The number of points available to each eligible entry is outlined in Rule 12.6.5 of IndyCar’s official rule book. The points breakdown mirrors the points awarded to drivers and entrants, led by 50 points for a first-place finish. However, because ineligible cars are excluded from the ranking, a 50-point “win” for a manufacturer doesn’t necessarily go to the winner of a race.
The results of the 2019 Grand Prix of Portland demonstrate this situation perfectly. The top five finishers — Will Power, Felix Rosenqvist, Alexander Rossi, Colton Herta and Newgarden — were all ineligible to earn points for their respective manufacturer having exceeded four change outs without reaching the minimum mileage for each. Thus, sixth-place finisher Spencer Pigot, whose engine count is below the maximum, was designated as the top Chevrolet and earned 50 points for the American manufacturer.
Simon Pagenaud finished seventh and also remains eligible so he earned 40 points for Chevrolet as the second car eligible for manufacturer points to cross the start/finish line after 105 laps of Portland International Raceway.
The points breakdown becomes more difficult to follow the further down Portland’s results one examines. Matheus Leist finished eighth and was the third-best car still under the engine changeout maximum but doesn’t contribute to Chevrolet’s total since only the top two for each manufacturer earn points.
Sebastien Bourdais finished one spot behind Leist in ninth but his Dale Coyne Racing Honda is ineligible, keeping him from being Honda’s top earner. Eligible Chevrolet-backed drivers filled positions 10 through 12, burying the top eligible Honda further in the field and keeping points from the Japanese company at this late stage of the season.

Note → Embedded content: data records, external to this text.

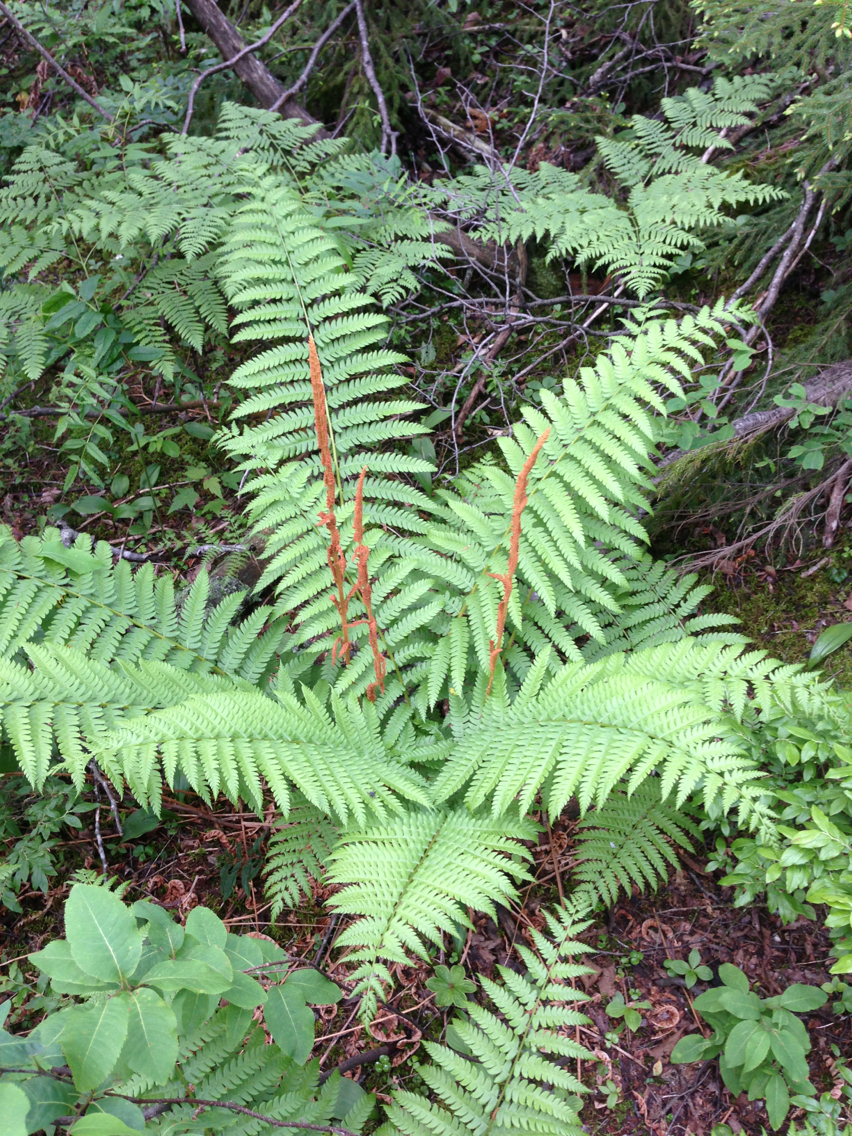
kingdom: Plantae
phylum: Tracheophyta
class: Polypodiopsida
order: Osmundales
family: Osmundaceae
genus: Osmundastrum
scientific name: Osmundastrum cinnamomeum
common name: Cinnamon fern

Six positions removed from the second-best Chevrolet, the highest-finishing eligible Honda at Portland was the No. 98 Andretti Autosport machine driven by Marco Andretti. His result of 13th doesn’t necessarily impress but his manufacturer rank of seventh earned Honda 26 points. Furthermore, while he finished three laps down due to a battery issue, Scott Dixon’s No. 9 Honda was the next highest-ranked representative of the manufacturer, earning 24 points for his ranking of eighth.
Thanks to Pigot and Pagenaud, Chevrolet added 90 points to its season-long total while Honda gained only 50 from Andretti and Dixon. Through 16 races, Honda holds a 34-point advantage over its American rival and has been on top of the manufacturer points since the season’s second round at Circuit of The Americas where Colton Herta’s victory helped erase a 19-point deficit following Newgarden’s triumph at the season-opening Firestone Grand Prix of St. Petersburg.
Honda’s advantage has gone up and down throughout the season, dipping as low as 19 points after the first race of the Chevrolet Detroit Grand Prix doubleheader and as high as 89 following the ABC Supply 500 at Pocono Raceway. Points losses stemming from the races at World Wide Technology Raceway and Portland have brought the two manufacturers closer than they’ve been at any point since June.
Barring any engine count increase in the weeks between Portland and Laguna Seca, nine of the full-season entries will be ineligible to earn points: three from the Chevrolet contingent and six bearing Honda badges. Of those, six are in the top 10 in driver points, including Newgarden and Rossi. With Pagenaud and Dixon driving the highest-ranked eligible cars, it’s likely those two drivers plus two others outside the typical group of race winners will be contributing to manufacturer points at the season’s final round.
Honda’s 34-point advantage isn’t insurmountable, either. There have been swings of 34 points or more in four of the last 16 races — a statistic that probably gives Chevrolet hope that it can win its seventh manufacturer title since engine competition returned in 2012.
Depending on which eligible drivers finish where, Honda certainly has the chance to go back to back, whether or not Newgarden secures the driver’s championship in his Chevrolet-powered car because, when it comes to earning manufacturer points, winning isn’t everything.